Goal of the exercise: From the entries below, copy exactly the lines from the one that contains "ring tip: (266, 409)" through the one that contains "index tip: (198, 354)", both included, and only those.

Extracted records
:::

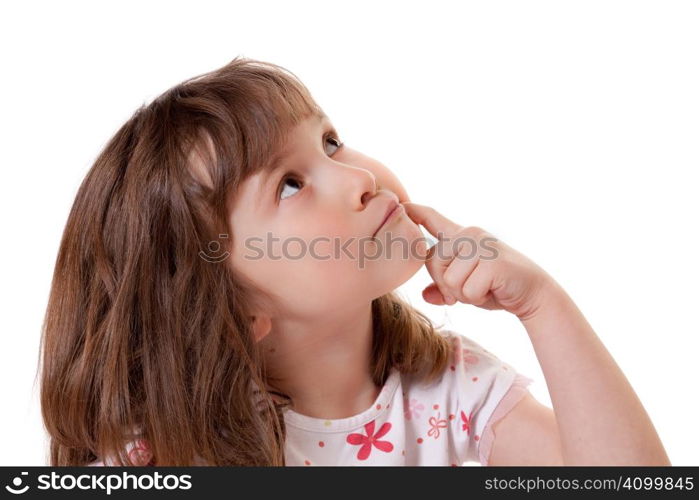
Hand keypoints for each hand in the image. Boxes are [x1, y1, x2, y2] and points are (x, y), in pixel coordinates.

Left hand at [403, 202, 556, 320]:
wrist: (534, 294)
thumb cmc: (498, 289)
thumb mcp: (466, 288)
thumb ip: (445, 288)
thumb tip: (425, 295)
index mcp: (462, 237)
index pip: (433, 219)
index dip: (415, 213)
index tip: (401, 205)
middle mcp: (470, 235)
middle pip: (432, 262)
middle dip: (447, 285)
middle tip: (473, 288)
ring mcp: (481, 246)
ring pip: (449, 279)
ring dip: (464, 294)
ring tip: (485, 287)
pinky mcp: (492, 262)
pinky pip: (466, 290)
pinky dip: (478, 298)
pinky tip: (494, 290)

:::

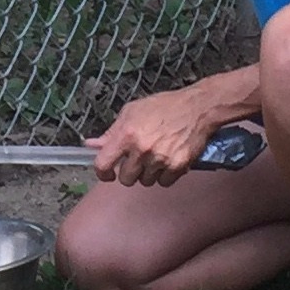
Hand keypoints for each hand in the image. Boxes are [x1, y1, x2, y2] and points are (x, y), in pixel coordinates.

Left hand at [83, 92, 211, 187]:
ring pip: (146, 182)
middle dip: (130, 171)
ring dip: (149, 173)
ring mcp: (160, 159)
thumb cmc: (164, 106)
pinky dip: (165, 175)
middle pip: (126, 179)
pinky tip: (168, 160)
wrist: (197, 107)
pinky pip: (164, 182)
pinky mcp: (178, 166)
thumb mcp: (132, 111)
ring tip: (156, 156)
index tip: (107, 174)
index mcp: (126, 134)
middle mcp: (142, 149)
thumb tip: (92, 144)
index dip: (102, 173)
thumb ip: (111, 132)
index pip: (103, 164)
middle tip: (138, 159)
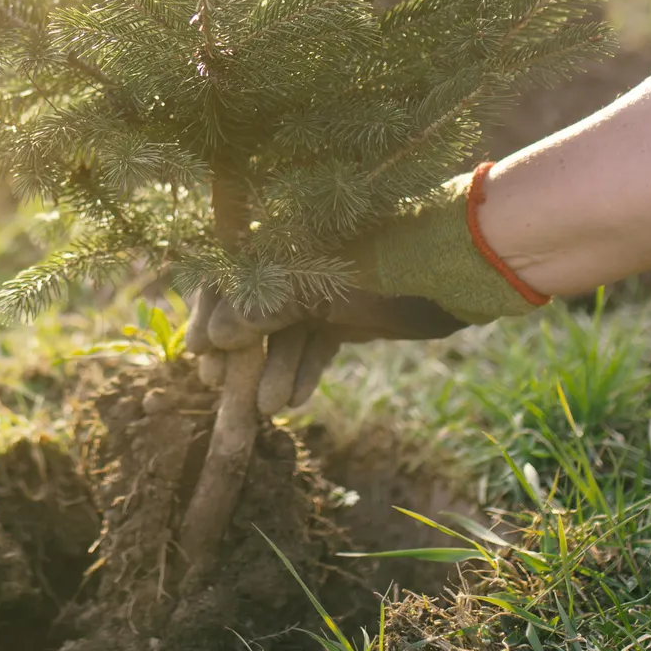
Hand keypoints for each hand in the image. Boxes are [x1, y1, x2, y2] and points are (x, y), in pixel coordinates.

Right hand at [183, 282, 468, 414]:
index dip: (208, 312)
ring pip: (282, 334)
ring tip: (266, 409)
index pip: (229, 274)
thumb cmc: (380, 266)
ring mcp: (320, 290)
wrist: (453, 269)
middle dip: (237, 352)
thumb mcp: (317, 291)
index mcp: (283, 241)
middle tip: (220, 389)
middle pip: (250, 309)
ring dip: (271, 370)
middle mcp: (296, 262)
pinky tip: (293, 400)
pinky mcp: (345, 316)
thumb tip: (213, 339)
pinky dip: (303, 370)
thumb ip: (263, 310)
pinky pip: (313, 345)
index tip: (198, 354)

:::

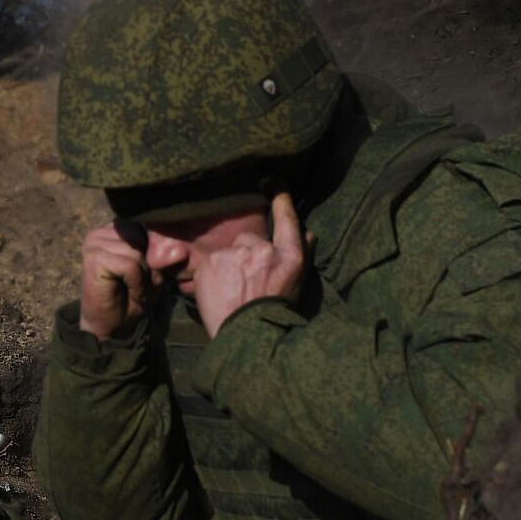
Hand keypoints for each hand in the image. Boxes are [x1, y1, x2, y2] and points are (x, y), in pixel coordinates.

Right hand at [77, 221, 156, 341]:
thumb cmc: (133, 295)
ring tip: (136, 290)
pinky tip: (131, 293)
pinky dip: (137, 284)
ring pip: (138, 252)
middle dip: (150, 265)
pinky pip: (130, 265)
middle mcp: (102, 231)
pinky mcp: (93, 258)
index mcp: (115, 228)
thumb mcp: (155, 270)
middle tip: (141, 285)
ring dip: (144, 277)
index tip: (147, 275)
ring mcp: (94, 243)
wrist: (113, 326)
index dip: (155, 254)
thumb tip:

:::

Answer to this problem:
ring tip: (266, 409)
index pip: (229, 274)
thumb cmc: (380, 266)
ring mcp: (320, 290)
wrist: (453, 269)
middle dip: (237, 352)
thumb mcp: (317, 291)
index mcp: (283, 241)
middle tip: (220, 389)
middle pip: (250, 309)
ring dip: (271, 370)
middle mcp: (296, 262)
pinky tip: (293, 400)
pinky mcp: (345, 316)
thumb tip: (213, 339)
pinky dip: (303, 370)
thumb ip: (263, 310)
pinky pip: (313, 345)
index tip: (198, 354)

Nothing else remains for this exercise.